The 3.2 GHz P4 seems to be sweet spot between price, performance and stability. It's a lot cheaper than the 3.4 GHz P4, and 3.4 GHz has traditionally been the threshold at which heat problems appear.
My goal is to build a near-silent machine. Most computer noise comes from fans - the case fans, the power supply fan, the CPU fan, the motherboard fan and the video card fan. That's a lot of fans, all of which tend to get noisier over time. My setup will employ an acoustically-insulated case (probably a Lian Li) with a single low-speed (a.k.a. low noise) 120mm fan, an Antec Phantom 350 fanless power supply, a fanless motherboard (probably an Asus P5GDC-V) with integrated video and a Thermaltake Silent775 CPU cooler. This, coupled with two quiet SATA hard drives - either Seagate Barracudas or Samsung SpinPoints, should give me just about the quietest top-of-the-line machine possible.
The only thing I'm waiting for is widespread availability of the 600 series P4s.
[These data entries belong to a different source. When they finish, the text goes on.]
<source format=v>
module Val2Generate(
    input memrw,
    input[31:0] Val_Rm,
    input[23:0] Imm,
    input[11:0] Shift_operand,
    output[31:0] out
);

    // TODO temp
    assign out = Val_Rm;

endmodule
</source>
They (supposedly) only work in mobos which specifically support 64-bit extensions (EMT64). Most socket 775 mobos were released well ahead of the P4 600s, and only support EMT64 in their latest BIOS revisions. I need to wait until I can buy a mobo that's guaranteed to have the latest BIOS, or better yet, a guaranteed-to-work mobo/CPU combo.
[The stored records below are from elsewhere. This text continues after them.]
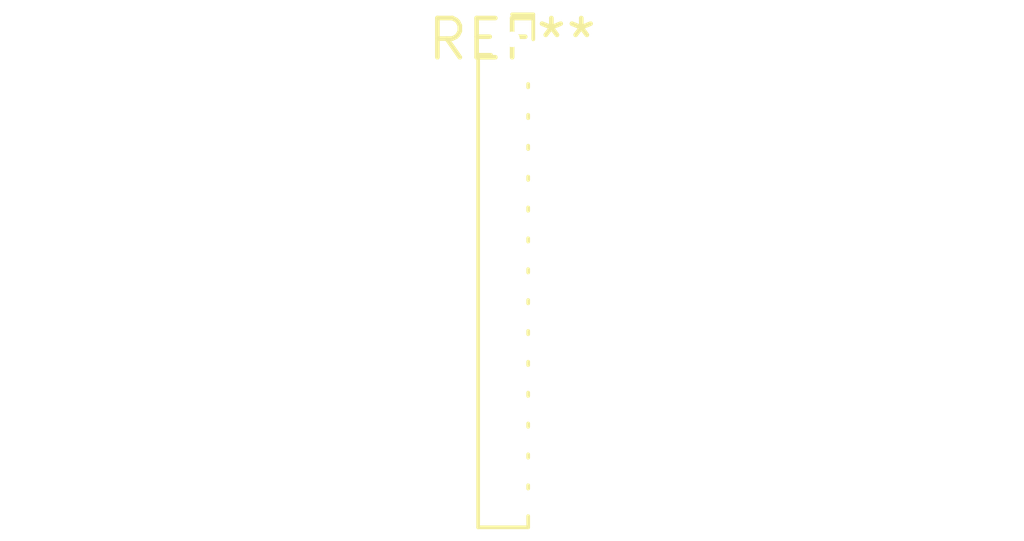
<source format=kicad_pcb>
(kicad_pcb (version 20240108) (generator pcbnew)

  (general
    (thickness 1.6)
  )

  (paper "A4")
  (layers
    (0 "F.Cu" signal)
    (31 "B.Cu" signal)
    (32 "B.Adhes" user "B.Adhesive")
    (33 "F.Adhes" user "F.Adhesive")
    (34 "B.Paste" user)
    (35 "F.Paste" user)
    (36 "B.SilkS" user "B.Silkscreen")
    (37 "F.SilkS" user "F.Silkscreen")
    (38 "B.Mask" user)
    (39 "F.Mask" user)
    (40 "Dwgs.User" user "User.Drawings")
    (41 "Cmts.User" user "User.Comments")
    (42 "Eco1.User" user "User.Eco1")
    (43 "Eco2.User" user "User.Eco2")
    (44 "Edge.Cuts" user)
    (45 "Margin" user)
    (46 "B.CrtYd" user "B.Courtyard")
    (47 "F.CrtYd" user "F.Courtyard")
    (48 "B.Fab" user)
    (49 "F.Fab" user)
    (50 "User.1" user)
    (51 "User.2" user)
    (52 "User.3" user)
    (53 "User.4" user)
    (54 "User.5" user)
    (55 "User.6" user)
    (56 "User.7" user)
    (57 "User.8" user)
    (58 "User.9" user)
  )

  (setup
    (pad_to_mask_clearance 0)
    (pcbplotparams
      (layerselection 0x00010fc_ffffffff)
      (plot_on_all_layers_selection 0x0000000_00000000)
      (disableapertmacros false)
      (usegerberextensions false)
      (usegerberattributes false)
      (usegerberadvancedattributes false)
      (creategerberjobfile false)
      (dashed_line_dash_ratio 12.000000)
      (dashed_line_gap_ratio 3.000000)
      (svgprecision 4)
      (plotframeref false)
      (viasonmask false)
      (mode 1)
      (useauxorigin false)
      (hpglpennumber 1)
      (hpglpenspeed 20)
      (hpglpendiameter 15.000000)
      (dxfpolygonmode false)
      (dxfimperialunits false)
      (dxfusepcbnewfont false)
      (psnegative false)
      (psa4output false)
      (plotreference false)
      (plotvalue false)
      (plotinvisibletext false)
      (sketchpadsonfab false)
      (subtractmaskfromsilk false)
      (outputformat 1)
      (mirror false)
      (drillshape 1)
      (scaleselection 1)
      (outputdirectory "")
    )
  )

  (net 0 "")

  (footprint "PinSocket_1x16_P1.00mm_Vertical" (layer "F.Cu") (at 0 0))

)

</source>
In the mean time, I'll continue to make do with my trusty 2.6 GHz P4 that's getting noisier by the week. Going from 2.6 GHz to 3.2 GHz might not seem like than much of a jump, but when you consider the extra L2 cache, DDR2 RAM (and the accompanying faster RAM timings), Matrix RAID and big power savings, it should add up to quite a boost. Plus, the new machine will assume the meager duties of my server. There's really no justification for that old thing sitting in the basement, sucking down electricity and making more noise than the furnace.